When all the others were away at Mass by Seamus Heaney has been named Ireland’s best-loved poem from the past century. It was chosen from ballots cast by the public, and announced by Irish President Michael D. Higgins. The third of eight sonnets in “Clearances,” a series dedicated to the poet’s mother, Margaret Kathleen McCann, the poem is featured in the recently published Selected Poems 1966–1987, one of two new editions of Heaney’s work that were arranged by the Nobel laureate himself.
When all the others were away at Mass
I was all hers as we peeled potatoes.
They broke the silence, let fall one by one
Like solder weeping off the soldering iron:
Cold comforts set between us, things to share
Gleaming in a bucket of clean water.
And again let fall. Little pleasant splashes
From each other’s work would bring us to our senses.

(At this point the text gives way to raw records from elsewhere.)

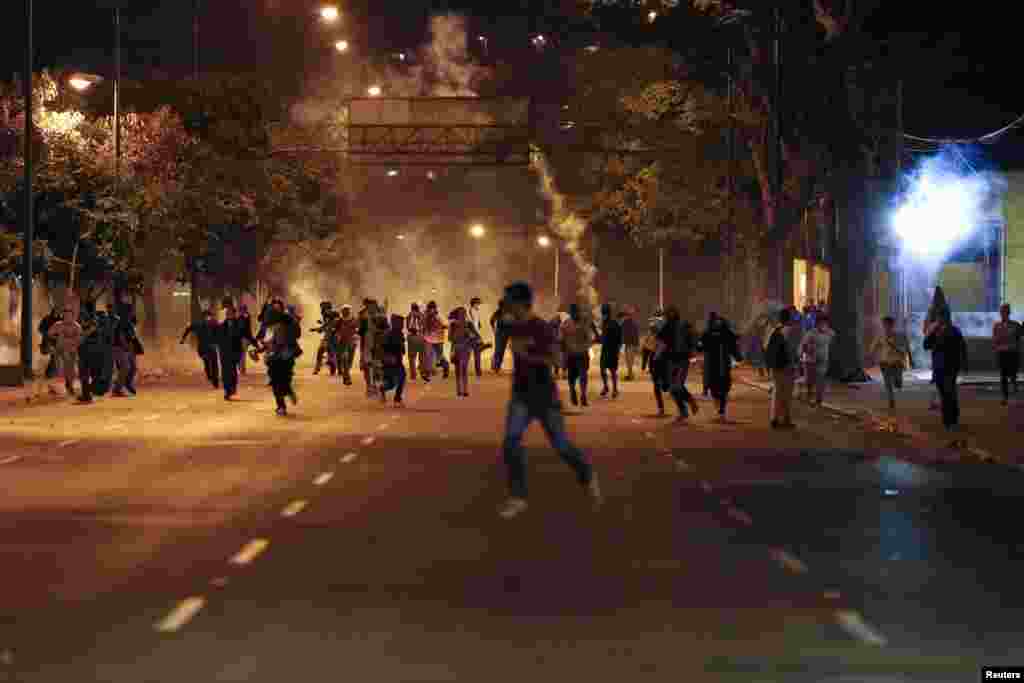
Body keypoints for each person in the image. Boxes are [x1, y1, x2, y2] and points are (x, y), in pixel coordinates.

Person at [497, 281, 601, 520]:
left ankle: (587, 475)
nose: (507, 306)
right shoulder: (511, 325)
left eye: (510, 301)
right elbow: (501, 321)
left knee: (562, 446)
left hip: (545, 397)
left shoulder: (541, 328)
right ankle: (518, 496)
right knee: (511, 442)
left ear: (520, 303)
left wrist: (530, 355)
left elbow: (558, 361)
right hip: (521, 396)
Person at [924, 314, 969, 447]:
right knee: (944, 394)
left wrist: (964, 363)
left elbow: (962, 347)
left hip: (950, 367)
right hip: (938, 368)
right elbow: (926, 345)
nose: (939, 320)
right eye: (938, 318)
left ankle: (953, 419)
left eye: (942, 318)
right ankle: (947, 421)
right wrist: (931, 331)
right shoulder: (934, 331)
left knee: (950, 393)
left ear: (947, 318)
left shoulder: (954, 330)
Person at [652, 306, 699, 421]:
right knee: (673, 388)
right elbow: (661, 341)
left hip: (682, 360)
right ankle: (683, 410)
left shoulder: (684, 325)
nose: (669, 315)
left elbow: (693, 338)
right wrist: (657, 355)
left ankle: (690, 401)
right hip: (670, 360)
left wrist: (693, 351)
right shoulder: (667, 326)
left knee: (677, 386)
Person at [260, 299, 302, 415]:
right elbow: (268, 342)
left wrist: (295, 322)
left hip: (286, 357)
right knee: (275, 383)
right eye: (274, 308)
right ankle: (281, 406)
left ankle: (289, 392)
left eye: (278, 308)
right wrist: (260, 350)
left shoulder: (289, 321)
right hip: (274, 359)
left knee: (285, 381)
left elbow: (297, 334)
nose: (275, 310)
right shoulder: (269, 325)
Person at [697, 313, 742, 421]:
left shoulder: (723, 333)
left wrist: (737, 356)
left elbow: (733, 346)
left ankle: (721, 411)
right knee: (717, 388)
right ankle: (720, 410)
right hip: (715, 365)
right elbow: (700, 346)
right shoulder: (709, 333)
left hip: (720, 365)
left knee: (722, 388)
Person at [765, 308, 801, 429]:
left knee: (777, 391)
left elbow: (767, 349)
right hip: (788, 366)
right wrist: (795, 364)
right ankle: (786, 418)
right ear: (789, 318)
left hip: (776, 366)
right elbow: (793, 351)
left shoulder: (775, 331)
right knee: (787, 394)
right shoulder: (791, 332)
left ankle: (774, 418)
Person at [871, 316, 912, 410]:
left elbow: (906, 347)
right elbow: (874, 346)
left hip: (896, 362)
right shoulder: (880, 336)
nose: (886, 327)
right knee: (887, 383)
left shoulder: (900, 336)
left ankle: (898, 380)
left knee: (897, 382)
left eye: (888, 325)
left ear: (892, 325)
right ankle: (891, 399)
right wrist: (870, 354)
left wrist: (908, 357)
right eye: (884, 325)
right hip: (884, 362)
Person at [216, 304, 257, 400]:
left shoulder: (239, 324)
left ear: (235, 314)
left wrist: (255, 344)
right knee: (225, 373)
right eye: (227, 314)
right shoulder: (222, 326)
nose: (229, 315)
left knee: (233, 372)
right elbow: (216, 337)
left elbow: (247, 334)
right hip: (224, 353)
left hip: (235, 352)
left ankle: (232, 388)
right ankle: (227, 391)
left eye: (231, 313)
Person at [561, 303, 597, 407]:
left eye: (576, 312)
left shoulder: (583, 322)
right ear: (571, 313)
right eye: (573, 312)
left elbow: (589, 337)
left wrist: (587, 344)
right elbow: (561, 339)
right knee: (572, 376)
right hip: (572, 354)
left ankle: (583, 395)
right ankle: (573, 392)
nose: (575, 314)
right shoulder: (566, 323)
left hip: (581, 353)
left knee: (583, 375)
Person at [798, 314, 835, 407]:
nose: (823, 325)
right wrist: (805, 352)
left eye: (825, 323)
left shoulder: (830, 333)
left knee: (820, 380)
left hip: (823, 361)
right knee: (809, 381)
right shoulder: (810, 333)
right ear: (817, 323)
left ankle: (819, 400)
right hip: (810, 361)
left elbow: (832, 342)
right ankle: (809, 397)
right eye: (821, 323)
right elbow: (803, 345)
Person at [46, 305, 82, 397]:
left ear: (72, 316)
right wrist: (55, 339)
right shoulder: (58, 324)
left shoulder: (76, 326)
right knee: (63, 368)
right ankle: (67, 385)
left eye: (69, 315)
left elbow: (79, 339)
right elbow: (49, 334)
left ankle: (69, 384)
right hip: (61, 349)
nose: (67, 317)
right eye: (65, 315)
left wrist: (74, 343)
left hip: (72, 350)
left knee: (71, 369)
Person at [181, 310, 220, 388]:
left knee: (207, 362)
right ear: (210, 316)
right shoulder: (213, 322)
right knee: (213, 363)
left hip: (202, 348)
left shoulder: (197, 323)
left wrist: (183, 339)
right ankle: (214, 380)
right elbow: (221, 331)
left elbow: (188, 328)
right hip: (210, 346)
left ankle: (210, 376)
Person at [992, 303, 1021, 405]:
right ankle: (1004, 397)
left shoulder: (1016, 325)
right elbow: (995, 341)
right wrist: (996, 350)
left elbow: (1019, 337)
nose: (1003, 313)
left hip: (1013, 353)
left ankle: (1016, 393)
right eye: (1002, 311)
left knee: (1013, 375)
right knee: (1003, 376)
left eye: (1005, 311)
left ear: (1008, 312)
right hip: (1002, 353)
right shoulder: (997, 325)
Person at [375, 315, 406, 406]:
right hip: (389, 362)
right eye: (399, 323)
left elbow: (402, 348)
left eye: (401, 323)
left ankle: (397, 398)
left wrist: (401, 350)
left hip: (398, 361)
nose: (401, 325)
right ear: (394, 323)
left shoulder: (400, 334)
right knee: (391, 383)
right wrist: (386, 358)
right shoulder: (388, 334)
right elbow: (381, 348)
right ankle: (382, 389)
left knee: (402, 377)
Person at [450, 306, 481, 397]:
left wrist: (470, 335)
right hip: (457, 348)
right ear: (458, 315)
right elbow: (450, 338)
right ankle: (460, 390)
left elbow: (476, 336)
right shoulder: (454, 325)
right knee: (458, 370)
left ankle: (464, 390)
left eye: (464, 313)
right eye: (461, 313)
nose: (463, 315)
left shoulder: (469, 324)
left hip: (465, 349)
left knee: (463, 369)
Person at [599, 302, 622, 398]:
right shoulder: (604, 323)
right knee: (603, 369)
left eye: (604, 313)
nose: (603, 315)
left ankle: (615, 389)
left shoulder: (614, 323)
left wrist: (618, 349)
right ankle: (606, 387)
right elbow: (603, 337)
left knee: (612, 371)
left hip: (612, 350)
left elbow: (619, 338)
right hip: (606, 349)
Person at [424, 301, 449, 380]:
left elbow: (446, 325)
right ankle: (427, 373)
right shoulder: (426, 316)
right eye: (430, 308)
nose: (431, 310)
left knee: (440, 356)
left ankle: (446, 367)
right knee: (428, 356)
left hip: (438, 339)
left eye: (432, 308)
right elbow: (424, 326)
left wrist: (442, 326)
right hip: (428, 338)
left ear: (435, 308)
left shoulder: (439, 316)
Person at [334, 304, 359, 385]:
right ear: (342, 311)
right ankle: (347, 377)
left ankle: (346, 375)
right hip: (342, 343)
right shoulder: (339, 320)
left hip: (352, 342)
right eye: (344, 310)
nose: (346, 311)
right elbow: (335, 331)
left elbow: (358, 329)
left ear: (349, 311)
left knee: (349, 362)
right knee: (345, 359)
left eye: (347, 310)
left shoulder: (354, 320)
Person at [467, 297, 490, 377]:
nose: (479, 305)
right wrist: (476, 334)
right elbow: (469, 324)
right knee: (474, 352)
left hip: (475, 334)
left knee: (476, 352)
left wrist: (479, 325)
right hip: (472, 335)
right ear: (474, 304)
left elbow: (476, 323)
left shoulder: (476, 311)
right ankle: (477, 371)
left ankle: (478, 371)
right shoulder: (470, 311)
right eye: (478, 304)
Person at [406, 303, 427, 382]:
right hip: (420, 336)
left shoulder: (409, 315)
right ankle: (422, 372)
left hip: (412, 336)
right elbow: (424, 326)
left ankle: (413, 374)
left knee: (412, 357)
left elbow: (408, 327)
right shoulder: (421, 315)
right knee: (421, 356)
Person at [621, 306, 640, 381]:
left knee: (629, 360)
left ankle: (630, 374)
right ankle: (630, 374)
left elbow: (635, 334)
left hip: (629, 344)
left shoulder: (628, 322)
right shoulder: (631, 322)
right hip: (629, 344)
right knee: (629, 360)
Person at [490, 298, 509, 373]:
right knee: (498, 350)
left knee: (501, 351)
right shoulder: (498, 312)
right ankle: (495, 367)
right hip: (499, 333)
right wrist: (494, 329)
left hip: (505, 334)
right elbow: (491, 320)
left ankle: (497, 367)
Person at [237, 304, 253, 375]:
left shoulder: (244, 317)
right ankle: (241, 368)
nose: (242, 311)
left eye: (243, 310)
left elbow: (247, 329)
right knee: (242, 354)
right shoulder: (242, 317)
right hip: (241, 338)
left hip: (243, 338)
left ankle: (242, 368)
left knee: (242, 354)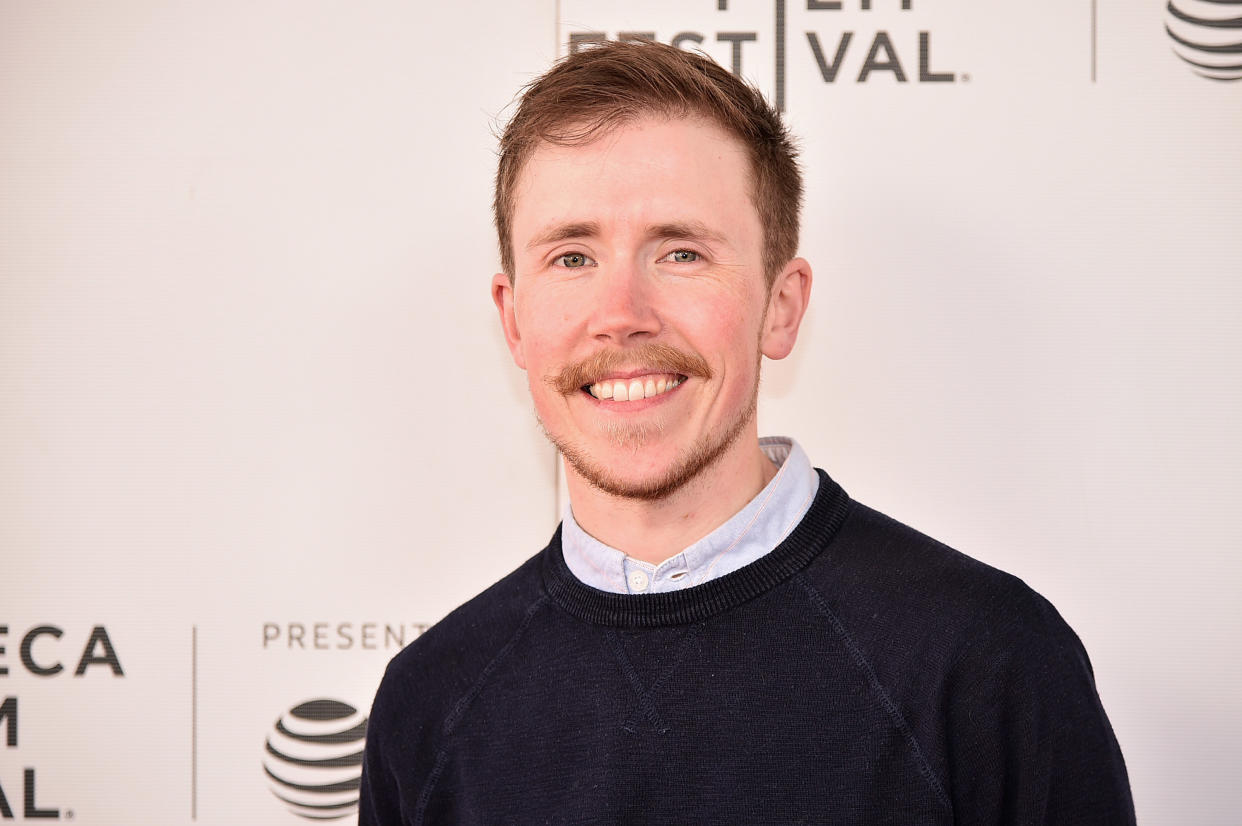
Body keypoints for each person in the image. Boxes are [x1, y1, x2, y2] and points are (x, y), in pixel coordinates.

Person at [360, 41, 1134, 825]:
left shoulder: (988, 663)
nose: (621, 312)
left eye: (682, 251)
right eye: (572, 256)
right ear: (513, 318)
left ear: (781, 305)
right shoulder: (429, 705)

So while the parish priest at her bedside
Went hammer and tongs at the prayers for the dying
And some were responding and some crying
I remembered her head bent towards my head,
Her breath in mine, our fluent dipping knives –
Never closer the whole rest of our lives.
Seamus Heaney (1939-2013) received the Nobel Prize in Literature in 1995. His poems, plays, translations, and essays include Opened Ground, Electric Light, Beowulf, The Spirit Level, District and Circle, and Finders Keepers. Robert Lowell praised Heaney as the “most important Irish poet since Yeats.”